The president of Mexico has said he is ready to provide coronavirus vaccines to undocumented migrants in the US, after the governor of the US state of Nebraska said they would probably not get vaccinated due to their immigration status.

“It’s a universal right. We would do it,” President Andres Manuel Lopez Obrador told a government news conference on Wednesday when asked if Mexico would vaccinate undocumented migrants in the US, many of whom are Mexican nationals.

He did not elaborate on how his government would execute such a plan, or which migrants would qualify, Reuters is reporting.

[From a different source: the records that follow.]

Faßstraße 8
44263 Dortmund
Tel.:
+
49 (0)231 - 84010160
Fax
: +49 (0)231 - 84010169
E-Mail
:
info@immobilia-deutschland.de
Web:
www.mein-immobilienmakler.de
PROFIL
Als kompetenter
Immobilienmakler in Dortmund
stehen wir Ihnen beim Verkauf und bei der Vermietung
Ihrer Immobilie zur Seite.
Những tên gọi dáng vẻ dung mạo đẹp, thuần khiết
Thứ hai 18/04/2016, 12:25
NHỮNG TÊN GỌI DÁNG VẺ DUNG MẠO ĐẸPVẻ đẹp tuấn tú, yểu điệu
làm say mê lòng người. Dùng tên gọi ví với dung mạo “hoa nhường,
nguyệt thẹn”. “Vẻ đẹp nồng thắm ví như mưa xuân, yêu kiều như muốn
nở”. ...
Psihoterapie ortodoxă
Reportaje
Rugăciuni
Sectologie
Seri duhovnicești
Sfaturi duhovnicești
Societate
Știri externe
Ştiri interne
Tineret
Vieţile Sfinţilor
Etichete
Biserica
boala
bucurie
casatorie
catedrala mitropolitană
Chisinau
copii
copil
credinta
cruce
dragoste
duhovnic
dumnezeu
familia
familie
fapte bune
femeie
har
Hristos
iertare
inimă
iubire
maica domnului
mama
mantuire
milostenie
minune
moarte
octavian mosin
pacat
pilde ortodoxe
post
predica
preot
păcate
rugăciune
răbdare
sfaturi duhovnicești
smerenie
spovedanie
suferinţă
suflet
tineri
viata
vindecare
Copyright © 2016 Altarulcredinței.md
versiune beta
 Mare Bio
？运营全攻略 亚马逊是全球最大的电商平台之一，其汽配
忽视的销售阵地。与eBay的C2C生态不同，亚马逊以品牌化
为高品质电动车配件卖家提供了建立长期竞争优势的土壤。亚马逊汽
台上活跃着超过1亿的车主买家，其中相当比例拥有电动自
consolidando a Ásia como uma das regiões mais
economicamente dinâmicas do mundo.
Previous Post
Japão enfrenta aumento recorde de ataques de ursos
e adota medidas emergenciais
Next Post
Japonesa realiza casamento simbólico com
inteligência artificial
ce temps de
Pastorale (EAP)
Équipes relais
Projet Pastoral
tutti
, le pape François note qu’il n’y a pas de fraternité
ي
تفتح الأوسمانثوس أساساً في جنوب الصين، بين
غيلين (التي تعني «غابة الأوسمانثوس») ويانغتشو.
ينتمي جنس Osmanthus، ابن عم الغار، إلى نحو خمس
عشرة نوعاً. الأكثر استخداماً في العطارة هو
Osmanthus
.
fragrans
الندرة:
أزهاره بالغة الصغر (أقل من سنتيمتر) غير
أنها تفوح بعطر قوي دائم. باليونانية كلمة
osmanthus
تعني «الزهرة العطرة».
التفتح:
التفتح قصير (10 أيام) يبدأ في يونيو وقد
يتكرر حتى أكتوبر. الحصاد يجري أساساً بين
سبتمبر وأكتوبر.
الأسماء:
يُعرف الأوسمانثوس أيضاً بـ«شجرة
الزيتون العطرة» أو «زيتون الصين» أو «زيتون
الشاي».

The comments on Tuesday about workers at Nebraska’s meat-packing plants by state governor Pete Ricketts, had provoked criticism from public health and migrant advocates.

“You’re supposed to be a legal resident of this country to be able to be working in those plants, so I do not expect that illegal immigrants will be part of that vaccine programme,” Ricketts had told a coronavirus briefing.

The Washington-based Migration Policy Institute estimates 11% of Nebraska’s meat-packing workers – and 10% of similar workers nationwide – lack legal immigration status.

Widespread Covid-19 outbreaks occurred at meat-packing plants around the US last spring, helping spread the virus around rural America where the plants are concentrated.

Roberto Velasco, a senior Mexican diplomat for North America, responded to Ricketts on Tuesday night.

“To deprive undocumented essential workers of Covid-19 vaccination goes against basic human rights,” he tweeted, citing text from the UN’s declaration of human rights.

Among critics of Ricketts’ statement was congressman Alexandria Ocasio-Cortez, a leader of pro-migrant progressives in the Democratic party of president-elect Joe Biden.

She tweeted, “Imagine being so racist that you go out of your way to ensure that the people who prepare your food are unvaccinated.”